═════ Records supplied ═════
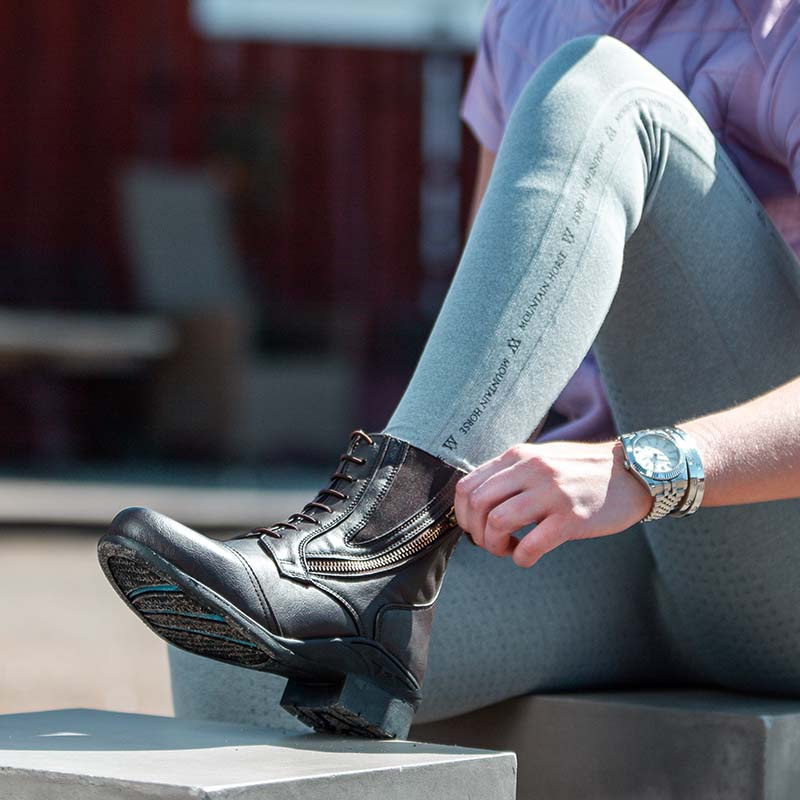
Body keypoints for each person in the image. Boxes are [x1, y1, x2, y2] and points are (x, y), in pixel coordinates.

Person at [99, 0, 800, 739]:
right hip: (598, 552)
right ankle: (376, 563)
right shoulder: (526, 17)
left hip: (764, 550)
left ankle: (375, 541)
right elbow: (503, 324)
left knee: (603, 88)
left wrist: (639, 470)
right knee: (236, 664)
═════
**Exercise aim:** Lines containing the word "left": copy every one of them from the records above.

**Your response:**
left hip: (764, 550)
left ankle: (375, 541)
left knee: (603, 88)
left wrist: (639, 470)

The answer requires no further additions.